- Venue: Harold's Cross Stadium
- Location: Dublin
- End date: 28 August
- Total prize money: Winner £320

= 1936 Irish Greyhound Derby =

Dog racing event

The 1936 Irish Greyhound Derby took place during August with the final being held at Harold's Cross Stadiumin Dublin on August 28.

The winner Minstrel Rover won £320 and was owned and trained by Michael Sheehan. The trophy was presented by the Lord Mayor, the Right Honorable Alfie Byrne.

== Final result ==
At Harolds Cross, 28 August (over 525 yards):

| Position | Name of Greyhound | Breeding | Trap | SP | Time | Trainer |
|---|---|---|---|---|---|---|
| 1st | Minstrel Rover | Dick the Rover - Hogans Choice | 1 | 3-1cf | 30.48 | Michael Sheehan |
| 2nd | Negro's Equal | Slanebeg - Caw's Nonnie | 4 | 3-1cf | 30.52 |  |
| 3rd | Bhang |  | 3 | 4-1 | 30.60 |  |
| unplaced | Good Trump | Eagle's Beak - Good One |  | 10-1 |  | Yeates |
| unplaced | Moresby | Roving Bunty – False Colleen |  | 3-1cf |  |  |
| unplaced | Toll the Bell | Other Days - Sauce Bottle |  | 10-1 |  | Yeates |

=== Distances ===
½, 1

==Competition Report==
First season owner trainer Michael Sheehan purchased two greyhounds for £85 one of which was a greyhound called Minstrel Rover.

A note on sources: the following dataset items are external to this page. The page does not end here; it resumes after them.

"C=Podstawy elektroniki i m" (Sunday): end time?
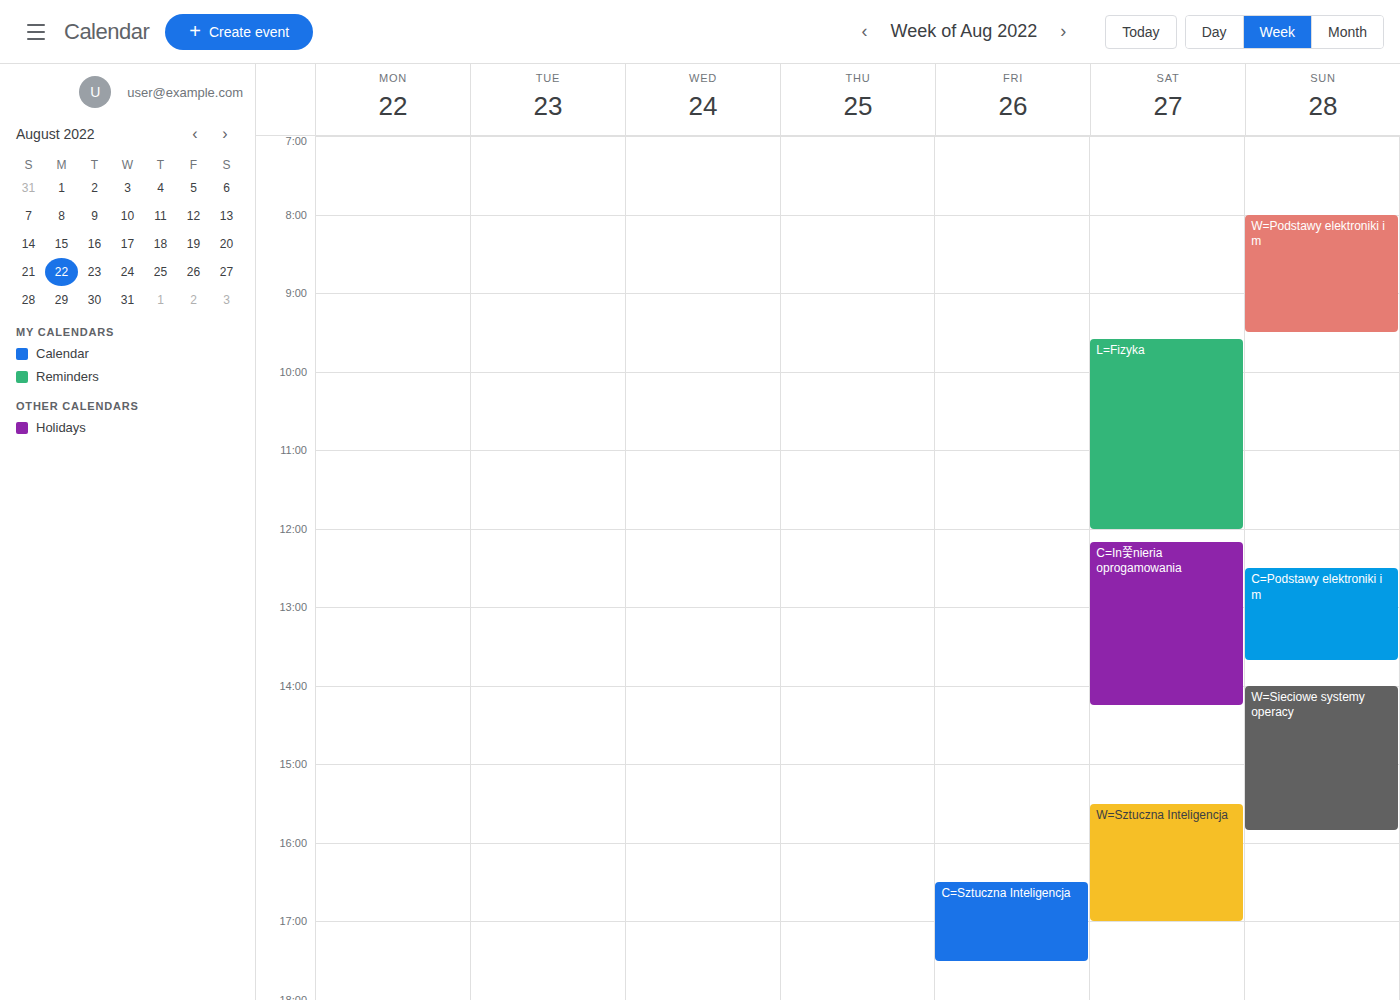
1:40 PMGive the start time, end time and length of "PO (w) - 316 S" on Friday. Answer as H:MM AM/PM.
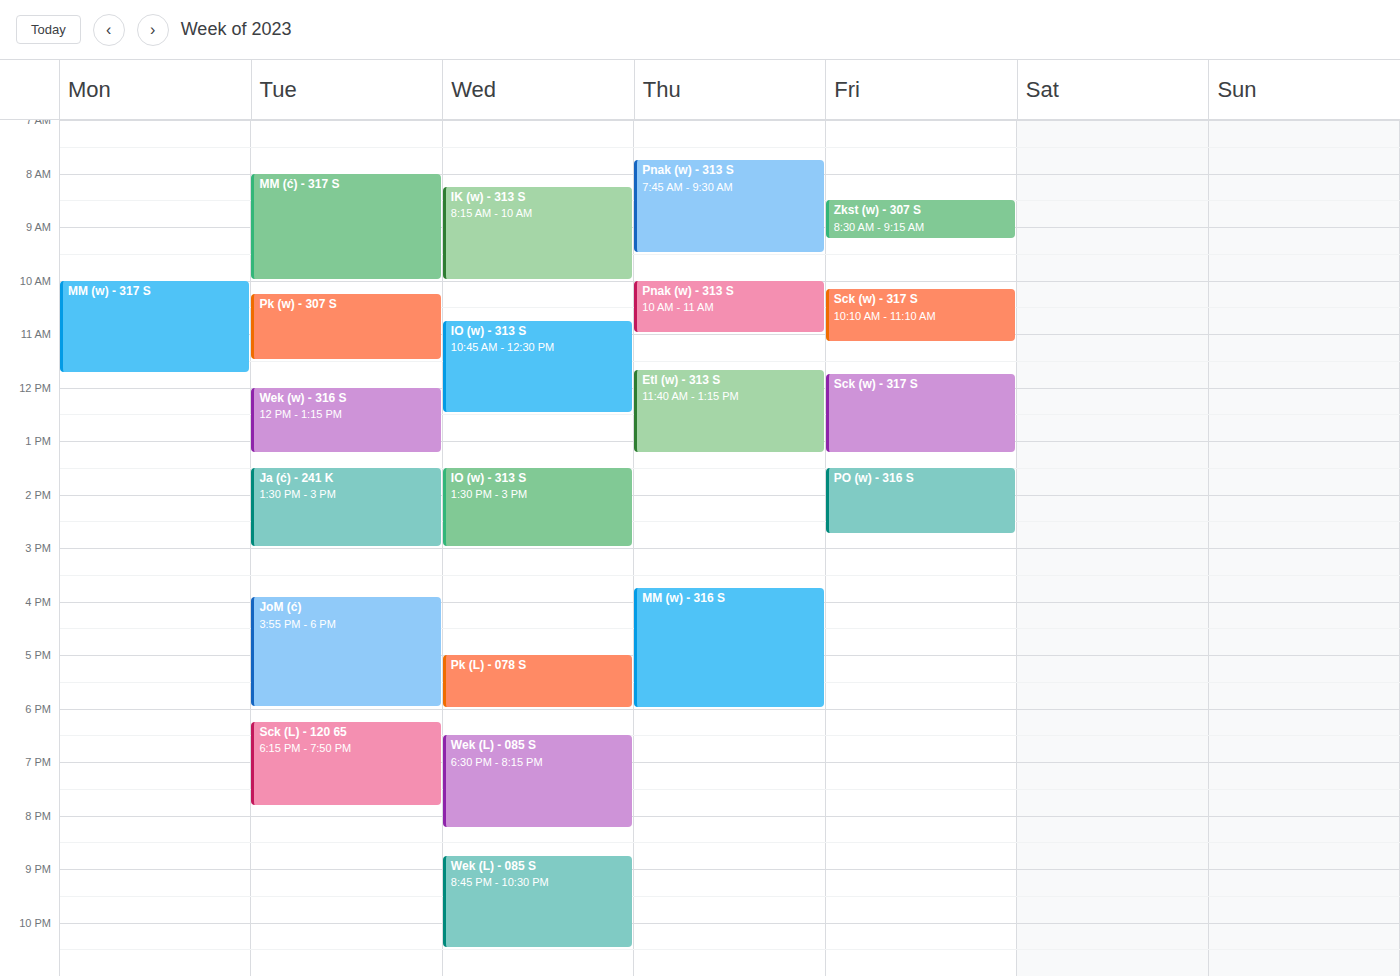
1:30 PM to 2:45 PM, 1 hour 15 minutesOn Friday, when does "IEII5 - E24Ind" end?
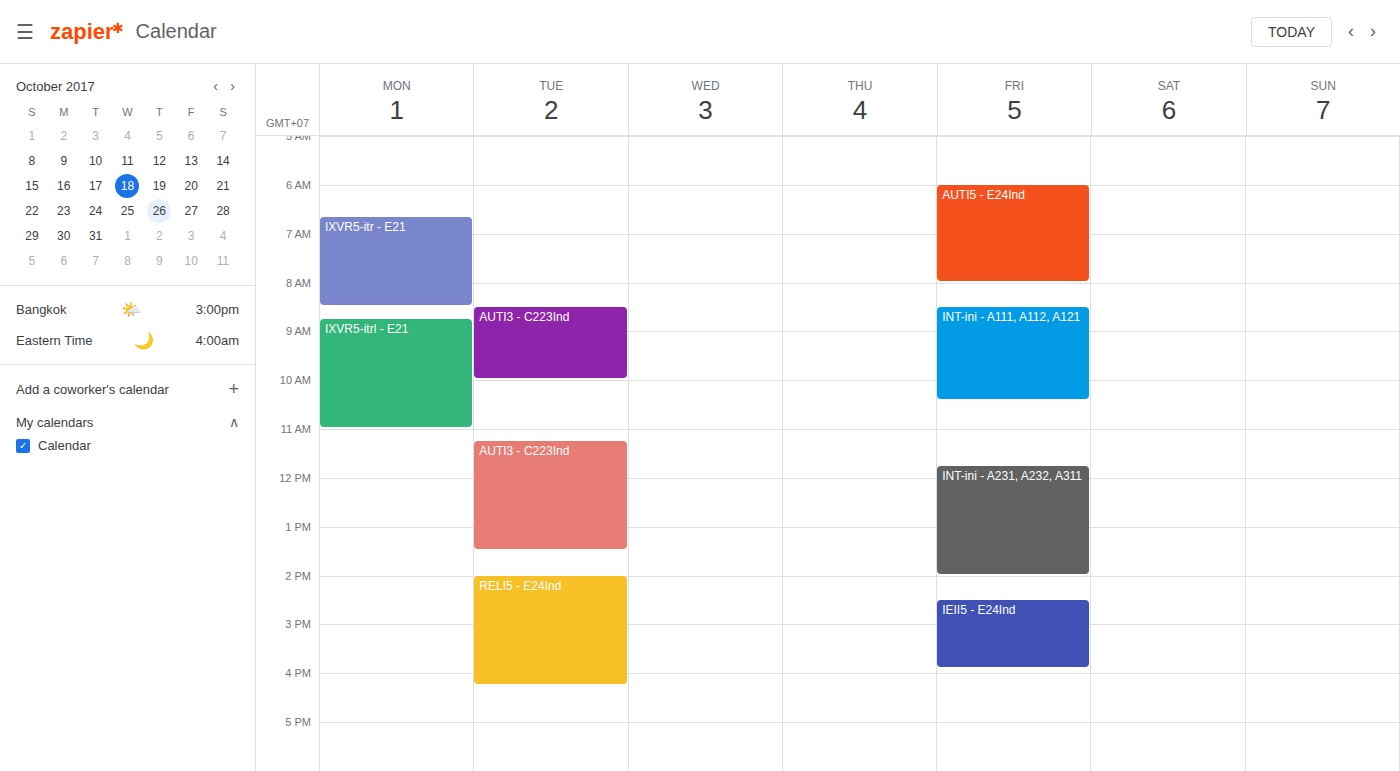
3:55 PM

In the first round Negro's Equal went fastest in 30.29 and in round two Negro's Equal carried Minstrel Rover wide which allowed Formal Hope to win in 30.33. In the first semi-final Minstrel Rover defeated Negro's Equal in 30.33 before Formal Hope was eliminated and Good Trump defeated Bhang by six lengths.

In the final Minstrel Rover held off a strong finish from the unlucky Negro's Equal. Bhang finished third with Irish St Leger champion Moresby unplaced.